Invariance of the Discrete Wedge Product

Consider a manifold \(\mathcal{M}\) and its polyhedrization in the context of discrete exterior calculus, and let \(\sigma_{i}\) denote the simplices and \(\phi^{i}\) the corresponding basis functions, such that the pairing given by integration is natural

\[\langle\sigma_{i},\phi^{j}\rangle\equiv\int_{\sigma_{i}}\phi^{j}=\delta_{i}^{\phantom{i}j}\]

Given the projection \(\mathcal{P}\) and reconstruction operators \(\mathcal{R}\),

\[\begin{split}\begin{aligned} \mathcal{P}:\quad & \Lambda^{k}\to\bar{\Lambda}^{k}\\ & \alpha\mapsto\bar{\alpha}_{i}=\int_{\sigma_{i}}\alpha\end{aligned}\end{split}\]
\[\begin{split}\begin{aligned} \mathcal{R}:\quad & \bar{\Lambda}^{k}\to\Lambda^{k}\\ & \bar{\alpha}_{i}\mapsto\alpha=\bar{\alpha}_{i}\phi^{i}\end{aligned}\end{split}\]

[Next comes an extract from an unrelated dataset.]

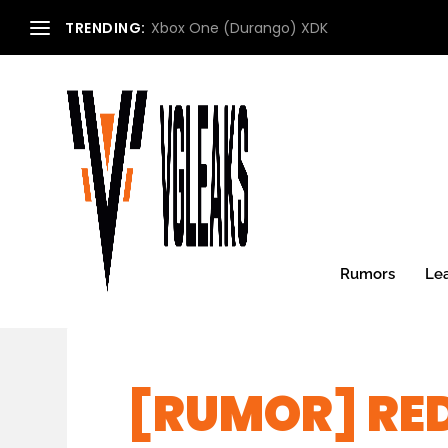
TRENDING:
Xbox One (Durango) XDK
Rumors
Le
[RUMOR] RE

the discrete wedge product is defined as a three tensor

\[\bar{\gamma}=\mathbf{W}(\bar{\alpha},\bar{\beta})=\mathcal{P}\left(\left(\mathcal{R}\bar{\alpha}\right)\wedge\left(\mathcal{R}\bar{\beta}\right)\right)\]
\[\bar{\gamma}_{i}=\mathbf{W}_{i}^{\phantom{i}jk}\bar{\alpha}_{j}\bar{\beta}_{k}\]

where

\[\mathbf{W}_{i}^{\phantom{i}jk}=\left[\mathbf{W}(\phi^{j},\phi^{k})\right]_{i}=\int_{\sigma_{i}}\phi^{j}\wedge\phi^{k}\]

Consider now a second manifold \({\cal M}^{\prime}\) and a diffeomorphism

\[\varphi:\quad{\cal M}\to{\cal M}^{'}\]

which induces a new polyderization with the corresponding simplices \(\sigma^{\prime}=\varphi_{*}\sigma\) and basis functions \(\phi^{\prime}=\varphi_{*}\phi\).

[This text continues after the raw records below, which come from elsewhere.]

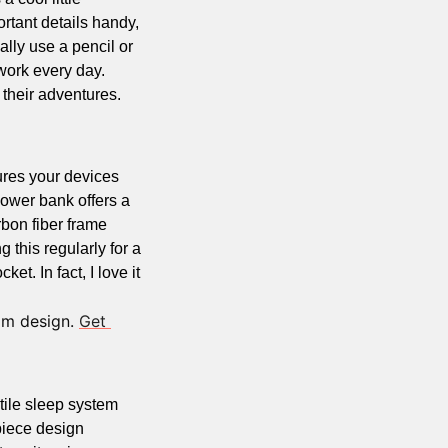
tant details handy, 
ally use a pencil or 
 work every day.
 A blend of durability and function, it’s ideal for documenting their adventures. 
res your devices 
ower bank offers a 
bon fiber frame 
 this regularly for a 
t. In fact, I love it 
im design. 
Get 
tile sleep system 
piece design 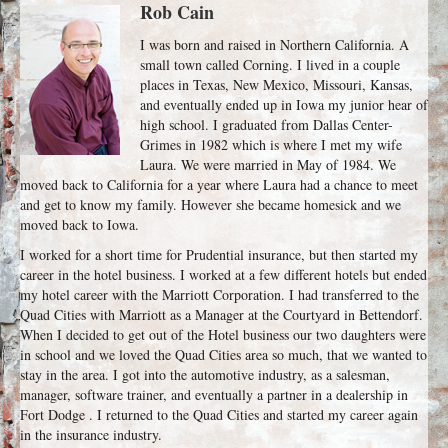
Rob Cain
I was born and raised in Northern California. A
small town called Corning. I lived in a couple
places in Texas, New Mexico, Missouri, Kansas,
and eventually ended up in Iowa my junior hear of
high school. I graduated from Dallas Center-
Grimes in 1982 which is where I met my wife
Laura. We were married in May of 1984. We
moved back to California for a year where Laura had a chance to meet
and get to know my family. However she became homesick and we
moved back to Iowa.
I worked for a short time for Prudential insurance, but then started my
career in the hotel business. I worked at a few different hotels but ended
my hotel career with the Marriott Corporation. I had transferred to the
Quad Cities with Marriott as a Manager at the Courtyard in Bettendorf.
When I decided to get out of the Hotel business our two daughters were
in school and we loved the Quad Cities area so much, that we wanted to
stay in the area. I got into the automotive industry, as a salesman,
manager, software trainer, and eventually a partner in a dealership in
Fort Dodge . I returned to the Quad Cities and started my career again
in the insurance industry.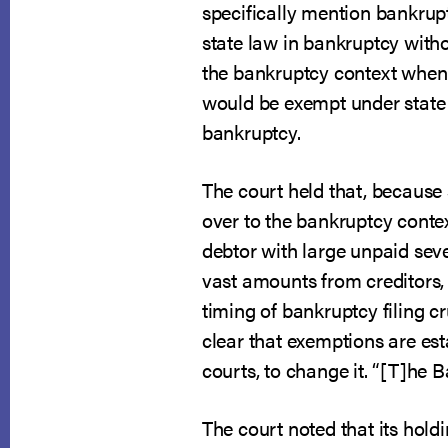
specifically mention bankrupt
state law in bankruptcy witho
the bankruptcy context when 
would be exempt under state l
bankruptcy.
The court held that, because
over to the bankruptcy context
debtor with large unpaid sev
vast amounts from creditors, 
timing of bankruptcy filing c
clear that exemptions are esta
courts, to change it. “[T]he 
The court noted that its holdi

Given a simplex \(\sigma\) and a form \(\phi\), the following identities hold for push-forwards and pull-backs:

\[\begin{equation}\int_{\varphi_{*}\sigma}\varphi_{*}\phi=\int_{\sigma}\phi\label{eq:integration}\end{equation}\]
\[\begin{equation}\varphi_{*}(\alpha\wedge\beta)=(\varphi_{*}\alpha)\wedge(\varphi_{*}\beta)\label{eq:wedge}\end{equation}\]

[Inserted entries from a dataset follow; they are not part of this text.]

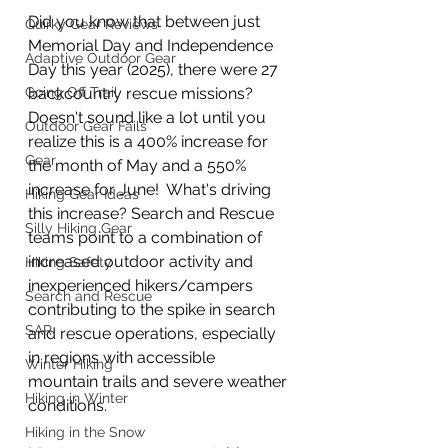
Did you know that between just 
Quirky Gear Reviews
Memorial Day and Independence 
Adaptive Outdoor Gear
Day this year (2025), there were 27 
Going Off Trail
backcountry rescue missions?  
Doesn't sound like a lot until you 
Outdoor Gear Fails
realize this is a 400% increase for 
Gear
the month of May and a 550% 
increase for June!  What's driving 
Hiking Gear Ideas
this increase? Search and Rescue 
Silly Hiking Gear
teams point 
to a 
combination of 
increased outdoor activity and 
Hiking Safety
inexperienced hikers/campers 
Search and Rescue
contributing to the spike in search 
SAR
and rescue operations, especially 
in regions with accessible 
Winter Hiking
mountain trails and severe weather 
Hiking in Winter
conditions.
Hiking in the Snow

The discrete wedge product on this new manifold will be elementwise equal to the wedge product on the original manifold. To see why this is the case:

\[\begin{split}\begin{aligned} \mathbf{W}_{\phantom{\prime}i}^{\prime\phantom{i}jk} & =\int_{\sigma_{i}^{\prime}}\phi^{\prime j}\wedge\phi^{\prime k}\\ & =\int_{\varphi_{*}\sigma_{i}}\left(\varphi_{*}\phi^{j}\right)\wedge\left(\varphi_{*}\phi^{k}\right)\\ & =\int_{\varphi_{*}\sigma_{i}}\varphi_{*}\left(\phi^{j}\wedge\phi^{k}\right)\quad(\mbox{eq.}\ref{eq:wedge})\\ & =\int_{\sigma_{i}}\phi^{j}\wedge\phi^{k}\quad(\mbox{eq.}\ref{eq:integration})\\ & =\mathbf{W}_{i}^{\phantom{i}jk}\end{aligned}\end{split}\]

So we have shown that the discrete wedge product is indeed invariant under diffeomorphisms.

\[\mathbf{W}_{\phantom{\prime}i}^{\prime\phantom{i}jk}=\mathbf{W}_{\phantom{}i}^{\phantom{i}jk}\]

This result is consistent with theory in differential geometry, where the wedge product is thought of as a pureley topological operator that is independent of the metric.